Marlene Hauser in "Die Party" im Schauspielhaus Graz (Foto: Lex Karelly)

Marlene Hauser in „Die Party  – eine Einkreisung“ im Schauspielhaus Graz (Foto: Lex Karelly)

In Haidachers Roman hält eine junge, gebildete Frau dem Wahnsinn einer Partygesellschaft entgegen, die sich dadurch auszeichnet, dass die feministischen Ressentiments der bourgeoisen Gemeinschaft im Laufe des Events immer stärker zum Vorschein treten. Verwoben wird die Erzählung über den Gastgeber, einen renommierten Wiener Regisseur und seine Gästeschar, mit den Erinnerungen der jungen Frau an ihre Kindheit und ihre Schwester. Haidacher arbeitete plausibel den Schwesternhass heraus, der auf beiden Seiten besteht. Plakativer sind bei ihr der regieführende „Künstler“ und seine Freunde angelegt. So plakativ, dass sie nicht mehr als reale, sondern nur mehr als überzeichnete Figuren wahrgenommen werden können, als symbolhafte Gestalten, die klischeehaft feministische Gegenbilder verkörpern.
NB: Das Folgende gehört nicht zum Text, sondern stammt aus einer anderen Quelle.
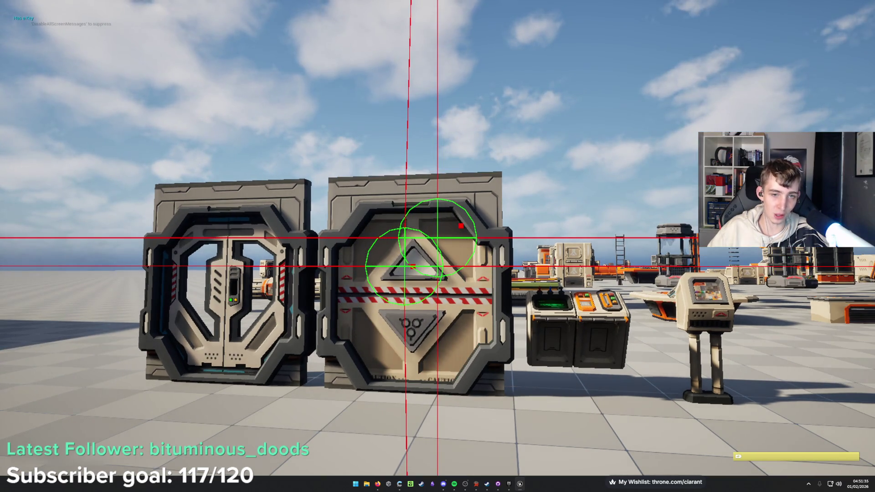
{"action": "key", "text": "e"}
{"action": "key", "text": "w"}
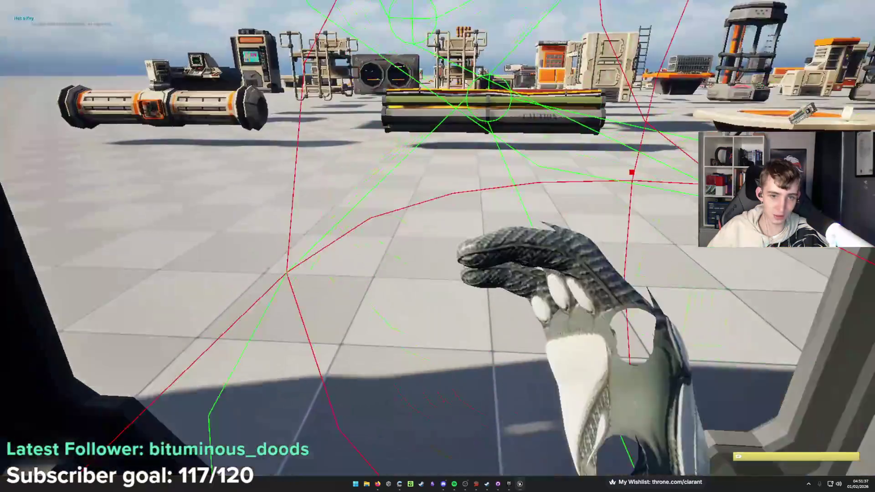
{"action": "key", "text": "s"}
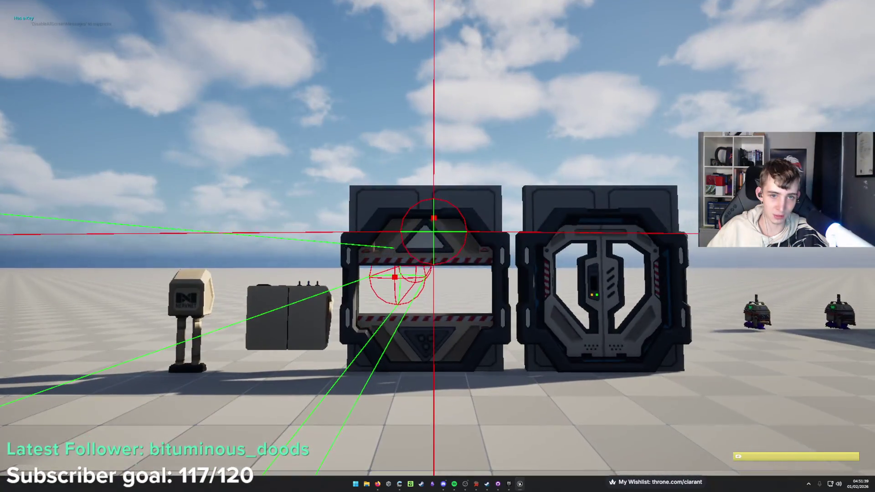
{"action": "key", "text": "w"}
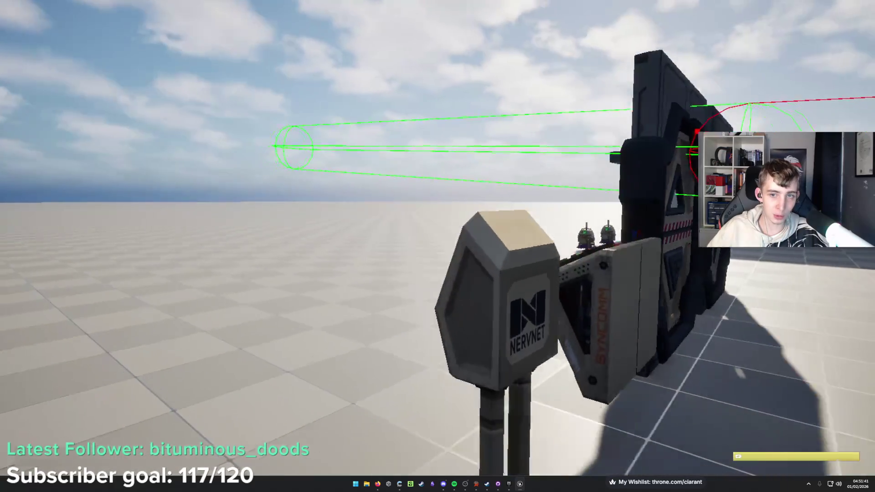
{"action": "key", "text": "s"}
Dies tun sie mit einer Überheblichkeit und im Geiste eines unanfechtbaren Gutmenschentums, dass der jungen – namenlosen – Frau zurecht schlecht wird.
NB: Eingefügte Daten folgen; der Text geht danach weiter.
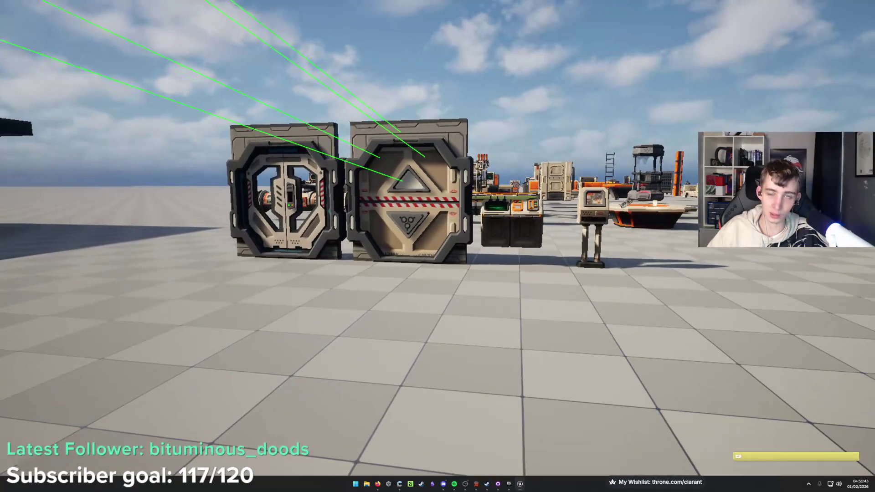
{"action": "key", "text": "s"}
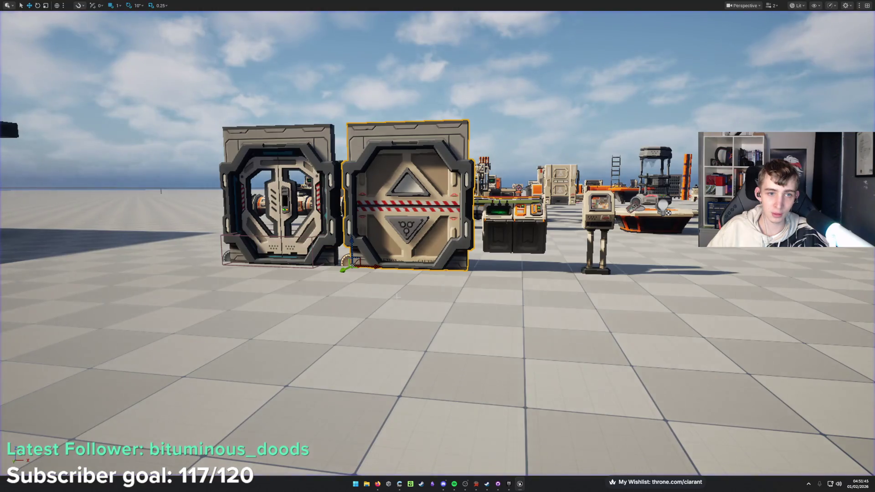
{"action": "key", "text": "Escape"}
Marlene Hauser in "Die Party" im Schauspielhaus Graz (Foto: Lex Karelly)

Marlene Hauser in „Die Party  – eine Einkreisung“ im Schauspielhaus Graz (Foto: Lex Karelly)

In der Fassung für die Aufführung im Schauspielhaus gehen leider die traumhaften Sequenzen und die surrealen Momente, welche den Roman in ein eigenes Raum-Zeit-Gebilde versetzen, fast ganz verloren. Der Keller zeigt sich erst ganz zum Schluss als eine Bedrohung, in der es um Leben und Tod gehen kann, nicht schon, wie im Roman, gleich zu Beginn. Dadurch verliert vieles, was gesagt wird, seine doppelte Ebene und bleibt nur plakativ stehen. Unter der Regie von Lukas Michelitsch verstärkt sich zwar die Körperlichkeit von Haidachers Personen, zugleich jedoch fehlen ihnen jene fatal-diabolischen Ansätze, welche dazu führen, dass die junge Frau letztlich ein grausames Ende findet. Dieses wird auf der Bühne nicht gezeigt, auch nicht angeschnitten, zumindest nicht so, dass es verstanden werden kann. Zwar bleibt der Nachspann, der auch im Roman hinter das Ende ein Zweites setzt. Die Ausgrenzung jener jungen Frau jedoch, die sich dem Mainstream aller entgegensetzt und die versteht, dass das, was um sie herum geschieht, letztlich nichts mit Feminismus zu tun hat, diese Ausgrenzung wird nicht spürbar.
Sehenswert an diesem Abend ist jedoch die Schauspielerin Marlene Hauser. Sie verkörpert nicht nur die studierte Eisverkäuferin, sondern auch alle anderen Charaktere. Innerhalb weniger Augenblicke schlüpft sie von einer Rolle in die nächste, ohne dass man auch nur ansatzweise Schwierigkeiten hat, die jeweiligen Personen zu erkennen. Ein karges Bühnenbild von Franziska Bornkamm und Eva Seiler wirft die Frage auf, ob es überhaupt eines gebraucht hätte. Fazit: Eine wunderbare schauspielerische Leistung trifft auf einen Text, dem die Schönheit abhandengekommen ist und auf eine Regie, die es sich – milde ausgedrückt, – sehr leicht gemacht hat.